Exercise input START

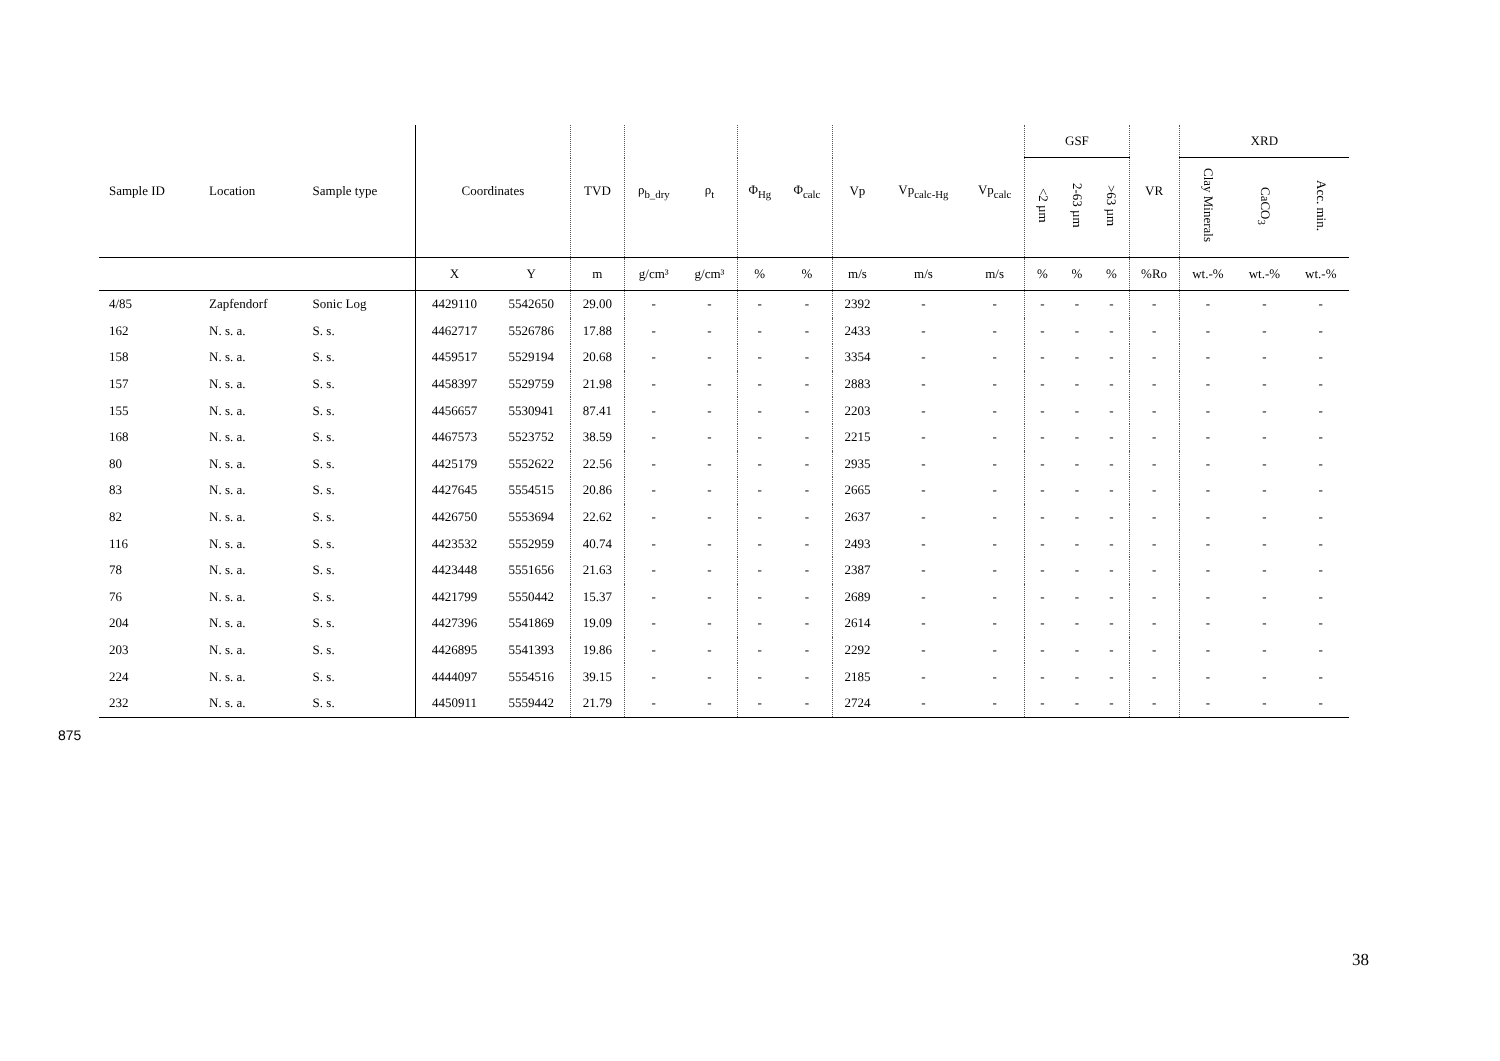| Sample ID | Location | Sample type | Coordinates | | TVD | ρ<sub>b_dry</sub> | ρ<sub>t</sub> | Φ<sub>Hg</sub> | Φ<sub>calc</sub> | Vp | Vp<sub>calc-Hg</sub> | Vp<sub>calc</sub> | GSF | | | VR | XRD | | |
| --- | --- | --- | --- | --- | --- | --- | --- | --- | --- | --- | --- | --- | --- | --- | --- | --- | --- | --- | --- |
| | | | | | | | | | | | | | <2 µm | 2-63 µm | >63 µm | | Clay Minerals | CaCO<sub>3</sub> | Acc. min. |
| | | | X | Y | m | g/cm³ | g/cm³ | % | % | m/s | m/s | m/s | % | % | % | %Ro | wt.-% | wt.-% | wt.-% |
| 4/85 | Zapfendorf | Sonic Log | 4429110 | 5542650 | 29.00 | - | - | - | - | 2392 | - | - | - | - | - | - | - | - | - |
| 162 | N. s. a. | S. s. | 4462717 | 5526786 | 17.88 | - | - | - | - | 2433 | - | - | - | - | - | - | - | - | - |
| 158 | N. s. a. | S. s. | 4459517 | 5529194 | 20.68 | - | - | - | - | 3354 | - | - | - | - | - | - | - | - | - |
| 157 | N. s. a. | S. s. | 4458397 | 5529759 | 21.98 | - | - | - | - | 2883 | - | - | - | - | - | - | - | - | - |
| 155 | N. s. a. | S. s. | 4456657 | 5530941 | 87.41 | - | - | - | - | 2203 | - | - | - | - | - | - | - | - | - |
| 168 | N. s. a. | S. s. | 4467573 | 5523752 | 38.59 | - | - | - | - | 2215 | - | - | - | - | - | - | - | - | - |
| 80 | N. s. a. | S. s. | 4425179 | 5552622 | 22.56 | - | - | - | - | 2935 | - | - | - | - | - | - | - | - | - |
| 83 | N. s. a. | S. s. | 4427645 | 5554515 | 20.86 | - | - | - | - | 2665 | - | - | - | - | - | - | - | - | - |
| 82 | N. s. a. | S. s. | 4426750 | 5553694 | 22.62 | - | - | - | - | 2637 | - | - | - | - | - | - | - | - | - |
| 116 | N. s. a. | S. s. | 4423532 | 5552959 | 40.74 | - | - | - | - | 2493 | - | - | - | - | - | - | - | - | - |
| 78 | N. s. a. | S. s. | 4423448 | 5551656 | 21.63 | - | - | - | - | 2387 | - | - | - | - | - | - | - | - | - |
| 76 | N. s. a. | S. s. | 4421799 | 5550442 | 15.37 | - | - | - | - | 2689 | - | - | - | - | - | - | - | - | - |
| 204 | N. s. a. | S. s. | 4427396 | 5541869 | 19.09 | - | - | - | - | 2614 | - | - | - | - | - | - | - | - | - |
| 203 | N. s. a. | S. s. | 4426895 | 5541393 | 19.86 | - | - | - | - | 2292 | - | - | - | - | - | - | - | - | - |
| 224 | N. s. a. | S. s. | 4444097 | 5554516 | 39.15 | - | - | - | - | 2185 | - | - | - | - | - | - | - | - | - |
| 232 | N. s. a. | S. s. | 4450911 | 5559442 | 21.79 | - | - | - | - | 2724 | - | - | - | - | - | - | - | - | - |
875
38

Exercise input END

What is required: Reproduce every entry word for word, but skip any pictures.

Task result:
| Sample ID | Location | Sample type | Coordinates | | TVD | ρ<sub>b_dry</sub> | ρ<sub>t</sub> | Φ<sub>Hg</sub> | Φ<sub>calc</sub> | Vp | Vp<sub>calc-Hg</sub> | Vp<sub>calc</sub> | GSF | | | VR | XRD | | |
| --- | --- | --- | --- | --- | --- | --- | --- | --- | --- | --- | --- | --- | --- | --- | --- | --- | --- | --- | --- |
| | | | | | | | | | | | | | <2 µm | 2-63 µm | >63 µm | | Clay Minerals | CaCO<sub>3</sub> | Acc. min. |
| | | | X | Y | m | g/cm³ | g/cm³ | % | % | m/s | m/s | m/s | % | % | % | %Ro | wt.-% | wt.-% | wt.-% |
| 4/85 | Zapfendorf | Sonic Log | 4429110 | 5542650 | 29.00 | - | - | - | - | 2392 | - | - | - | - | - | - | - | - | - |
| 162 | N. s. a. | S. s. | 4462717 | 5526786 | 17.88 | - | - | - | - | 2433 | - | - | - | - | - | - | - | - | - |
| 158 | N. s. a. | S. s. | 4459517 | 5529194 | 20.68 | - | - | - | - | 3354 | - | - | - | - | - | - | - | - | - |
| 157 | N. s. a. | S. s. | 4458397 | 5529759 | 21.98 | - | - | - | - | 2883 | - | - | - | - | - | - | - | - | - |
| 155 | N. s. a. | S. s. | 4456657 | 5530941 | 87.41 | - | - | - | - | 2203 | - | - | - | - | - | - | - | - | - |
| 168 | N. s. a. | S. s. | 4467573 | 5523752 | 38.59 | - | - | - | - | 2215 | - | - | - | - | - | - | - | - | - |
| 80 | N. s. a. | S. s. | 4425179 | 5552622 | 22.56 | - | - | - | - | 2935 | - | - | - | - | - | - | - | - | - |
| 83 | N. s. a. | S. s. | 4427645 | 5554515 | 20.86 | - | - | - | - | 2665 | - | - | - | - | - | - | - | - | - |
| 82 | N. s. a. | S. s. | 4426750 | 5553694 | 22.62 | - | - | - | - | 2637 | - | - | - | - | - | - | - | - | - |
| 116 | N. s. a. | S. s. | 4423532 | 5552959 | 40.74 | - | - | - | - | 2493 | - | - | - | - | - | - | - | - | - |
| 78 | N. s. a. | S. s. | 4423448 | 5551656 | 21.63 | - | - | - | - | 2387 | - | - | - | - | - | - | - | - | - |
| 76 | N. s. a. | S. s. | 4421799 | 5550442 | 15.37 | - | - | - | - | 2689 | - | - | - | - | - | - | - | - | - |
| 204 | N. s. a. | S. s. | 4427396 | 5541869 | 19.09 | - | - | - | - | 2614 | - | - | - | - | - | - | - | - | - |
| 203 | N. s. a. | S. s. | 4426895 | 5541393 | 19.86 | - | - | - | - | 2292 | - | - | - | - | - | - | - | - | - |
| 224 | N. s. a. | S. s. | 4444097 | 5554516 | 39.15 | - | - | - | - | 2185 | - | - | - | - | - | - | - | - | - |
| 232 | N. s. a. | S. s. | 4450911 | 5559442 | 21.79 | - | - | - | - | 2724 | - | - | - | - | - | - | - | - | - |
875
38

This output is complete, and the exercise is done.